Growing taller unequally? Adult height and socioeconomic status in Spain (Cohorts 1940–1994)

  • Referencia: Candela-Martínez, B.: “Growing taller unequally? Adult height and socioeconomic status in Spain (Cohorts 1940–1994)”. 2022, SSM - Population Health (in press). DOI: https://doi.org/10.1016/j.ssmph.2022.101126

Abstract

Socioeconomic inequalities and their evolution in different historical contexts have been widely studied. However, some of their dimensions remain relatively unexplored, such as the role played by socioeconomic status in the trajectory of biological living standards, especially net nutritional status. The main objective of this article is to analyze whether the power of socioeconomic status (SES) to explain differences in the biological dimensions of human well-being (in this case, adult height, a reliable metric for health and nutritional status) has increased or diminished over time. Educational attainment and occupational category have been used as two different proxies for the SES of Spanish men and women born between 1940 and 1994, thus covering a historical period in Spain characterized by remarkable socioeconomic development and a marked increase in mean adult height. Our data is drawn from nine waves of the Spanish National Health Survey and the Spanish sample of two waves of the European Health Interview Survey (ENSE) for the period 1987 to 2017 (N = 73,699 citizens aged 23–47).
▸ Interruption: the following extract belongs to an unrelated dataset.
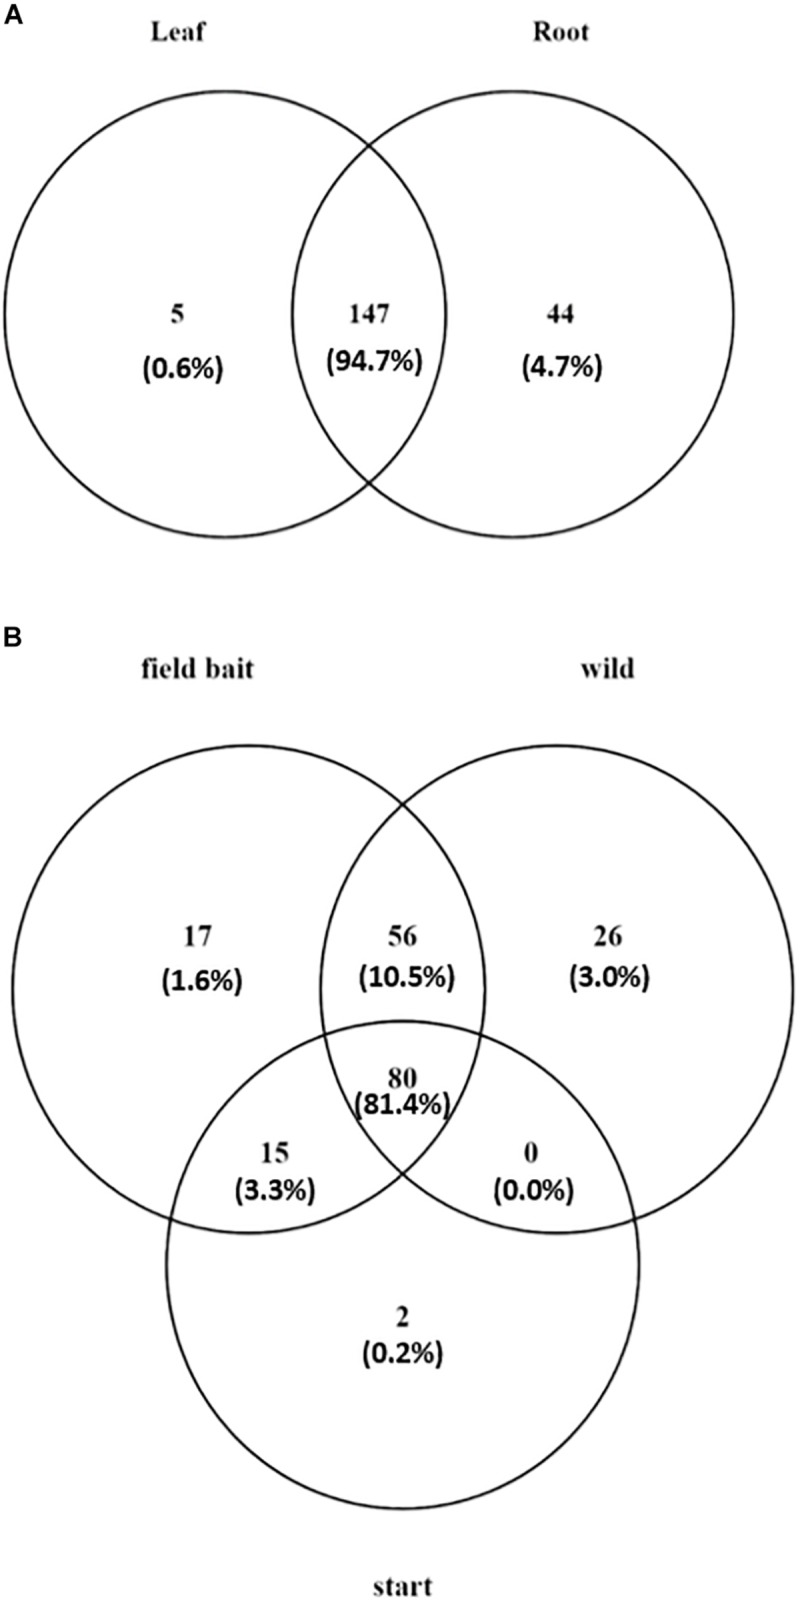
Venn diagram showing (A) number of tissue specific OTUs and OTUs present in both tissues in O. digyna, with %relative abundance of total sample set reads in parentheses, (B) number of OTUs present in different sample groups with %relative abundance of total sample set reads in parentheses. Field bait group combined the August bait plants and over-wintered bait plants. OTUs were clustered at 97% similarity level.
A multivariate regression analysis has been conducted, showing that, as a whole, height differentials by educational attainment have diminished over time, whereas differences by occupational category of household heads have largely persisted. These results indicate the need for further qualification when describing the process of convergence in biological well-being indicators across social groups. For instance, the progressive enrollment of a greater proportion of the population into higher educational levels may lead us to underestimate the real differences between socioeconomic groups, while other proxies of SES still point to the persistence of such differences.